* What needs to be done
What is needed is each line of the data below that holds the string "paint".

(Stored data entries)
- Opening Delimiter -

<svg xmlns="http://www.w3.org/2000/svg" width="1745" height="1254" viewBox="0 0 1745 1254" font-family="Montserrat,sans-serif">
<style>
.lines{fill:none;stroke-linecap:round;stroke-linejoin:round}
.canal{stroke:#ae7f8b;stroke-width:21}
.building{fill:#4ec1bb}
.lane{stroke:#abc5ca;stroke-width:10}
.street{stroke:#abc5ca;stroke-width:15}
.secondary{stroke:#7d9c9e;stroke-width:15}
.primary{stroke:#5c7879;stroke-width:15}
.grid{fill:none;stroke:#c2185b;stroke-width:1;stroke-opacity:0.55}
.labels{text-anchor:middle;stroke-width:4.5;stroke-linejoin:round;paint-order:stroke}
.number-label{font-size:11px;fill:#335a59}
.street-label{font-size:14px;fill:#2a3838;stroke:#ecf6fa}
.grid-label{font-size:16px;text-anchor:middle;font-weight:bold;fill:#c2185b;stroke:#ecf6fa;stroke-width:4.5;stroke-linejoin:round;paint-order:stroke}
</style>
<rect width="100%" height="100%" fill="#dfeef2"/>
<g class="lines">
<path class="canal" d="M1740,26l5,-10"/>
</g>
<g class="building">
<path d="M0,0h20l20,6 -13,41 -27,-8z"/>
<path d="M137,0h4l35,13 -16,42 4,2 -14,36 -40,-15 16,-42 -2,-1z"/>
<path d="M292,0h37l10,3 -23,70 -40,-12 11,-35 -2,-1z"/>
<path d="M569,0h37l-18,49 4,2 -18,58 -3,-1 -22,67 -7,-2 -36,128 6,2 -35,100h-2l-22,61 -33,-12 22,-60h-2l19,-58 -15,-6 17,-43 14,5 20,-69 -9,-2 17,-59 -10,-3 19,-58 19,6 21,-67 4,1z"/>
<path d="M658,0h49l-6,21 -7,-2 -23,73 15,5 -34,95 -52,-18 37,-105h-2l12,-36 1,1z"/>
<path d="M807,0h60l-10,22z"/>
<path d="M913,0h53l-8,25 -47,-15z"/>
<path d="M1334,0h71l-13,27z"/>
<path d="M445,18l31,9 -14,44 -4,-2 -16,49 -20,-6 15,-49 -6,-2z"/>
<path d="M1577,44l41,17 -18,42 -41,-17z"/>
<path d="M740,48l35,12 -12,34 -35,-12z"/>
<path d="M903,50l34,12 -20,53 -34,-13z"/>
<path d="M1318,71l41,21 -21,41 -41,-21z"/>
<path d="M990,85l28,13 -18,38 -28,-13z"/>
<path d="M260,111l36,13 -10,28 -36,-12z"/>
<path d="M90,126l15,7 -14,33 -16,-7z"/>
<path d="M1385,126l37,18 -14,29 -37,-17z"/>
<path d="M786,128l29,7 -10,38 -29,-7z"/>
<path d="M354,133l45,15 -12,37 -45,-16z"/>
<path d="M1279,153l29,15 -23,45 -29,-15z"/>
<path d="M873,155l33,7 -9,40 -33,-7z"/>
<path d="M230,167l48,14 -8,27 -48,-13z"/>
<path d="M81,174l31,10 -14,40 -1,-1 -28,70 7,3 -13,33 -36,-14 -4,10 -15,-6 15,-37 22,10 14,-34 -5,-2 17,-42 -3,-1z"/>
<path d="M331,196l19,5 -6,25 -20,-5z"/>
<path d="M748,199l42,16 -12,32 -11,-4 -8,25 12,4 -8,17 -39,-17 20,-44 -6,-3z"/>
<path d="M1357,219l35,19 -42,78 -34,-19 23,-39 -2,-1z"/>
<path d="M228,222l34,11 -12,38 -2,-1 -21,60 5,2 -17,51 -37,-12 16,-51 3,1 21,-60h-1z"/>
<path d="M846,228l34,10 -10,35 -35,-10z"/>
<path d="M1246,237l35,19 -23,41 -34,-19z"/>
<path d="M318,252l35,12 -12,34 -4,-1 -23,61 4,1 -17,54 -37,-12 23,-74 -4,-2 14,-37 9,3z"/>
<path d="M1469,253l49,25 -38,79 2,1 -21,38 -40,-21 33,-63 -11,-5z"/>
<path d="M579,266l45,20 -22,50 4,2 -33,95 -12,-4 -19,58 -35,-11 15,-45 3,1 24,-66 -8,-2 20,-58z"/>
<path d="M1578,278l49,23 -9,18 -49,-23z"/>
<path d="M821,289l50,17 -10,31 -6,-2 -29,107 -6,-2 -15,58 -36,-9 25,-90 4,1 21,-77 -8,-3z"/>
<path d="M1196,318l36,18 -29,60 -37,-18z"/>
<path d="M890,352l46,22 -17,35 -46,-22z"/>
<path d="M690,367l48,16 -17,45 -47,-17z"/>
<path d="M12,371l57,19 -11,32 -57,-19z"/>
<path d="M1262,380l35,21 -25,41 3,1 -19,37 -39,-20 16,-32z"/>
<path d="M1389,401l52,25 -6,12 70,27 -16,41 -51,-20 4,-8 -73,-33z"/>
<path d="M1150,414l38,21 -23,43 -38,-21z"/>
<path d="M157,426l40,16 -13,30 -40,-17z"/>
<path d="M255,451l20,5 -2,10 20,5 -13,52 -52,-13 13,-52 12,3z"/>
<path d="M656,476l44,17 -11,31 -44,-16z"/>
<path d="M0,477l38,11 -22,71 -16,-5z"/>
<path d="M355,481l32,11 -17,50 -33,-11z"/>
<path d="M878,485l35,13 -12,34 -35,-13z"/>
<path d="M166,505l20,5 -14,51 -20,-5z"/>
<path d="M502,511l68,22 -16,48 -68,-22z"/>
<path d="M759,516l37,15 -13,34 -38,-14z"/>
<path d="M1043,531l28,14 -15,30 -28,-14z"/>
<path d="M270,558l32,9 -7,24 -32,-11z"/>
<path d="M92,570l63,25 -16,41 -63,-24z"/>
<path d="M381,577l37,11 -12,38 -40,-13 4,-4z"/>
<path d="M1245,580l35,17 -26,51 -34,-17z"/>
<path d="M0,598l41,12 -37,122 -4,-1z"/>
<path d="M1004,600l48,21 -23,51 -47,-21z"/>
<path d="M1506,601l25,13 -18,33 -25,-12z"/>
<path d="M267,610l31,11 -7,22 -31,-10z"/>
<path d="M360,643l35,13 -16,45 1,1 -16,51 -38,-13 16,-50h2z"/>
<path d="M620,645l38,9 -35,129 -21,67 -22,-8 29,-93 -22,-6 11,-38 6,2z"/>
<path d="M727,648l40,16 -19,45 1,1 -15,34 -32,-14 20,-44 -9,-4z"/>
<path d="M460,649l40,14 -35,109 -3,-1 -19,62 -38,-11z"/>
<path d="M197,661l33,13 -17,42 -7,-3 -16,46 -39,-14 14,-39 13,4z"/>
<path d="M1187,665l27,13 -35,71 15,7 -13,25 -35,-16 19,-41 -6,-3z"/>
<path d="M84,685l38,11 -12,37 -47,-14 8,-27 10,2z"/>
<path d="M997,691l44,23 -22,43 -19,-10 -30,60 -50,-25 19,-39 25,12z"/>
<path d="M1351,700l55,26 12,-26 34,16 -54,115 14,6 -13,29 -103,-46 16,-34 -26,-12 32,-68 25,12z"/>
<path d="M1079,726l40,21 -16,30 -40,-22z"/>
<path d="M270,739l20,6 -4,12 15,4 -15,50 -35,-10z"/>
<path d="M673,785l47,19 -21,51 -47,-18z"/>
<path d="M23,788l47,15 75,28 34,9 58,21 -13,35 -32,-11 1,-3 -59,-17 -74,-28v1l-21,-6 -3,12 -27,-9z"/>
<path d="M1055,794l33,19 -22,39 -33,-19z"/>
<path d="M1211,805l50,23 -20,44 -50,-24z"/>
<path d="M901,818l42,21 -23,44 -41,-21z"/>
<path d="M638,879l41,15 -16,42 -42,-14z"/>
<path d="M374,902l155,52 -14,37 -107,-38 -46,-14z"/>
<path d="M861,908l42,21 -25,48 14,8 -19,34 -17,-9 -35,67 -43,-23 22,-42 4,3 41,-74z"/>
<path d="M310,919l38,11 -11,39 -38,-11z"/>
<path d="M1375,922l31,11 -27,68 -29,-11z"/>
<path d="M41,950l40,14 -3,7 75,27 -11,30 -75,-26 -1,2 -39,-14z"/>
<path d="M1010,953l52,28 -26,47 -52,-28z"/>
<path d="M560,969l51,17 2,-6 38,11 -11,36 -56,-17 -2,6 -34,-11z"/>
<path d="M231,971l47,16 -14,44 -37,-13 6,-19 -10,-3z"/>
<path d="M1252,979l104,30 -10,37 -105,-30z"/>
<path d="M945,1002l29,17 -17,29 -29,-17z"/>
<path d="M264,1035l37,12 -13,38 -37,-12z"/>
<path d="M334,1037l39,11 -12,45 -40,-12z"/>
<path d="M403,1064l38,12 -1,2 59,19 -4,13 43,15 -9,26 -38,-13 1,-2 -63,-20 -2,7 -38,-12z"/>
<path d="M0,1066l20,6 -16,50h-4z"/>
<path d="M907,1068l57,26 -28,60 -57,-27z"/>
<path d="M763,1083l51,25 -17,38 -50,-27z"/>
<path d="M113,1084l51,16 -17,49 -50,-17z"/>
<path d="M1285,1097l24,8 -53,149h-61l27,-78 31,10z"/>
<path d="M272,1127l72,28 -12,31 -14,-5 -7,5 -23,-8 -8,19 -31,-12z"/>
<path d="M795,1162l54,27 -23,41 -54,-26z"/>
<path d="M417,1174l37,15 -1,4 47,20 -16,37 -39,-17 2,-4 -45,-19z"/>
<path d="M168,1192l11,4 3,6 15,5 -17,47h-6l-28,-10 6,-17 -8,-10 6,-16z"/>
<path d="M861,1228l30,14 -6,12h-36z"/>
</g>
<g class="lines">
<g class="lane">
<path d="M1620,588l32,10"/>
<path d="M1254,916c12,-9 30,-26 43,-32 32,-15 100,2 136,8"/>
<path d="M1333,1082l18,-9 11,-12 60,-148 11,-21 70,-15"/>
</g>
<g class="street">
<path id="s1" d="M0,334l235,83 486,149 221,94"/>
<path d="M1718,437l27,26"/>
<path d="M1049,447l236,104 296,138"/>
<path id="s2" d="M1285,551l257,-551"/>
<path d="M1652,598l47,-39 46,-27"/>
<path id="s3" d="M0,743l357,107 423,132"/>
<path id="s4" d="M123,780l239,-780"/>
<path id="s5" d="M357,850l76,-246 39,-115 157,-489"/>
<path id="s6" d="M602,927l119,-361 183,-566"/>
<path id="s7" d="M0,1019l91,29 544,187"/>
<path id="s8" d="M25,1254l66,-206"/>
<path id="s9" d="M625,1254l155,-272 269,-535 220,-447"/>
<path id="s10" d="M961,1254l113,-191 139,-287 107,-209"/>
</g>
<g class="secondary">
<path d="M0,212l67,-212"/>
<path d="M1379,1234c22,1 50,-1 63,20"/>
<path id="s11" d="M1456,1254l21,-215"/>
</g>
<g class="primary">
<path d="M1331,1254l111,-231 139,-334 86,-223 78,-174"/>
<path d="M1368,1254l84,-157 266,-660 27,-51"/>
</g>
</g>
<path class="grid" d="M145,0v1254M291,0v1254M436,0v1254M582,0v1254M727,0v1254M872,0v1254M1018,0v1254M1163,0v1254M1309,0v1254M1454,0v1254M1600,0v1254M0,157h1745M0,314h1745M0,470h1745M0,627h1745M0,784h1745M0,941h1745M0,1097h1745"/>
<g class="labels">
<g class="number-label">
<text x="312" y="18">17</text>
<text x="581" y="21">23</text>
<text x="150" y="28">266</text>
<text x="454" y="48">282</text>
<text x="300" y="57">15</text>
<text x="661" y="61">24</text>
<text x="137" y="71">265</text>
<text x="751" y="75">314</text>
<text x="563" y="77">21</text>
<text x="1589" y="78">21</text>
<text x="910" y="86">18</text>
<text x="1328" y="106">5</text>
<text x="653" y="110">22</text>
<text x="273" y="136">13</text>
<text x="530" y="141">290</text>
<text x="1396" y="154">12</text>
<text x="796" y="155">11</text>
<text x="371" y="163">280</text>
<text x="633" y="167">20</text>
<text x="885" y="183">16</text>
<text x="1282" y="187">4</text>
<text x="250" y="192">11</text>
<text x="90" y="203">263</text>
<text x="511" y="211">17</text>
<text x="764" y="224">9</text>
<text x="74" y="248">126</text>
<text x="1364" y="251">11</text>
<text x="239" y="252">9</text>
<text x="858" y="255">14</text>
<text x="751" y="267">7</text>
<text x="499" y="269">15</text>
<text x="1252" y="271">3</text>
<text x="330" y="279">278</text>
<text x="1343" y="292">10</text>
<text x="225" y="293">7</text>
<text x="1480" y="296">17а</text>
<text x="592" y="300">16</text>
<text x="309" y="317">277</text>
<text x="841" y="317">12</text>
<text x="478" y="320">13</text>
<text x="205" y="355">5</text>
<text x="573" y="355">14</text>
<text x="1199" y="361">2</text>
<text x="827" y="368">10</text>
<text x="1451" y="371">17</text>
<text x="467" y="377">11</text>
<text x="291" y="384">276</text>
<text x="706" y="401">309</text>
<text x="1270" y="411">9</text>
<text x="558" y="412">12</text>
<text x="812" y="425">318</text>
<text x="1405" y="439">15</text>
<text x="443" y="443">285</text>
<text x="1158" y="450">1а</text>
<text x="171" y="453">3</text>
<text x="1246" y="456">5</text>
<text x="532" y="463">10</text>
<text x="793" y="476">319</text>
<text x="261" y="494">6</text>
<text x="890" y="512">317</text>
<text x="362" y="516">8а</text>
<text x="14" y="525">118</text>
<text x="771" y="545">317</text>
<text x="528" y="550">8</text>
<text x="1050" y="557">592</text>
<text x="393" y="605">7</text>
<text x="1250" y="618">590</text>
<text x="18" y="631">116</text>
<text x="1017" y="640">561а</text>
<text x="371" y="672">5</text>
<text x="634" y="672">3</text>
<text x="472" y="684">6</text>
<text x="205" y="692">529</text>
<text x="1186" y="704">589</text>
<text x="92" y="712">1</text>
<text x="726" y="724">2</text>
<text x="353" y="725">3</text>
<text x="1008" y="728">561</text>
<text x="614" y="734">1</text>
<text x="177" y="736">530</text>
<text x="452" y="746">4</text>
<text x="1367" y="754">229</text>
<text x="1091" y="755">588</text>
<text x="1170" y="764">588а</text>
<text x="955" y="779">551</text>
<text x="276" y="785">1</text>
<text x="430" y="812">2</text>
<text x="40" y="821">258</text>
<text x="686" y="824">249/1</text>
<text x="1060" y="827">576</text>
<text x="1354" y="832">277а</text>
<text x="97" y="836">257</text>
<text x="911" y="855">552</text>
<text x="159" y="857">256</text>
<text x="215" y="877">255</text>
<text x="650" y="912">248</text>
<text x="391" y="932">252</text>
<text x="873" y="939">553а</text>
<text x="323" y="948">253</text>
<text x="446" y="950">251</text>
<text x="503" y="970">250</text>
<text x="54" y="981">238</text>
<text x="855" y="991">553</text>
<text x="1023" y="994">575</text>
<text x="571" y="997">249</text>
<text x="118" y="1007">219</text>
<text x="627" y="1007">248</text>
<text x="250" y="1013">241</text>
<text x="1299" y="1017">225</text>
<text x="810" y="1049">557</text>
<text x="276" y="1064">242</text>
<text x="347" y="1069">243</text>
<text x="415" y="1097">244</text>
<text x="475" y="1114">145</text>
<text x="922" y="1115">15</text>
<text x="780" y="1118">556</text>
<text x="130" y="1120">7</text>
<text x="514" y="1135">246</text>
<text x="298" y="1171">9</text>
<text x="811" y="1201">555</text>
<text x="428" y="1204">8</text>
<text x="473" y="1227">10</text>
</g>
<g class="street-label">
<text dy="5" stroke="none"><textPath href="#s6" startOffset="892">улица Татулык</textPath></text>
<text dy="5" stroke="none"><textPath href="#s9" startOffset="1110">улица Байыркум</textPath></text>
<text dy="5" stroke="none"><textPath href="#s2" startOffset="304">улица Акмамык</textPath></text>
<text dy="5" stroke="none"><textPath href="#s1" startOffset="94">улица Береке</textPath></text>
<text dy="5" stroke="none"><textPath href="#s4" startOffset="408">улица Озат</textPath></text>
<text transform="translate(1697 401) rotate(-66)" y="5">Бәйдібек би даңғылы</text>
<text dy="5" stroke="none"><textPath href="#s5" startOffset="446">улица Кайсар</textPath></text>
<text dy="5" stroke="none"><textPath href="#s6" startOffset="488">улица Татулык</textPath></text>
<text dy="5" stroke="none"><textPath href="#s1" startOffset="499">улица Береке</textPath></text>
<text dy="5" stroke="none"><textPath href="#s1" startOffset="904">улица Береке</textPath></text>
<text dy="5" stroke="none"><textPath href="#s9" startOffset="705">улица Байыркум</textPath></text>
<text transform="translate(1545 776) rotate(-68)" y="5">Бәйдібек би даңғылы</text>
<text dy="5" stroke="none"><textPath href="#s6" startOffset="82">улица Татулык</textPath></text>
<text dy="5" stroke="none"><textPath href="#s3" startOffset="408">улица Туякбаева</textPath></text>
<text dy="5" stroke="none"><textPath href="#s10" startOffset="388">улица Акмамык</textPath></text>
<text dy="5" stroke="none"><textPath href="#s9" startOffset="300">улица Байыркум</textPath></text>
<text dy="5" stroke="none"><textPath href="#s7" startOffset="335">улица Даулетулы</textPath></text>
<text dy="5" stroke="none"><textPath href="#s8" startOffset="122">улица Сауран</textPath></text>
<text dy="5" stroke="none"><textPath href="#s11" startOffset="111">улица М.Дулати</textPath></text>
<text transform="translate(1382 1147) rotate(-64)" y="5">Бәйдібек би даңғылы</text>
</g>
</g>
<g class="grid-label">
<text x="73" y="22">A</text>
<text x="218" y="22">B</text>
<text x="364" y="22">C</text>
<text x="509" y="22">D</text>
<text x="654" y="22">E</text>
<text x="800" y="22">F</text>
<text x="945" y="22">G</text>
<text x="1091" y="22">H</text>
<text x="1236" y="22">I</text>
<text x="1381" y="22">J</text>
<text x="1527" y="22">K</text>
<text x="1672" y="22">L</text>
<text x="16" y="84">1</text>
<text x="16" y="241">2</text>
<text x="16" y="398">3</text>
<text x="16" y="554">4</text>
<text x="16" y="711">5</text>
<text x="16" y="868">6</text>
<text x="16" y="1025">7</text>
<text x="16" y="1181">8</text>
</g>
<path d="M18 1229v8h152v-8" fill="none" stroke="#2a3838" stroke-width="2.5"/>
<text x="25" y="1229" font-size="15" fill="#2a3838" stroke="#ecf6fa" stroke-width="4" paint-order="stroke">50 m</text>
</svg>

- Closing Delimiter -

* Written reply
.labels{text-anchor:middle;stroke-width:4.5;stroke-linejoin:round;paint-order:stroke}
.grid-label{font-size:16px;text-anchor:middle;font-weight:bold;fill:#c2185b;stroke:#ecf6fa;stroke-width:4.5;stroke-linejoin:round;paint-order:stroke}
<text x="25" y="1229" font-size="15" fill="#2a3838" stroke="#ecf6fa" stroke-width="4" paint-order="stroke">50 m</text>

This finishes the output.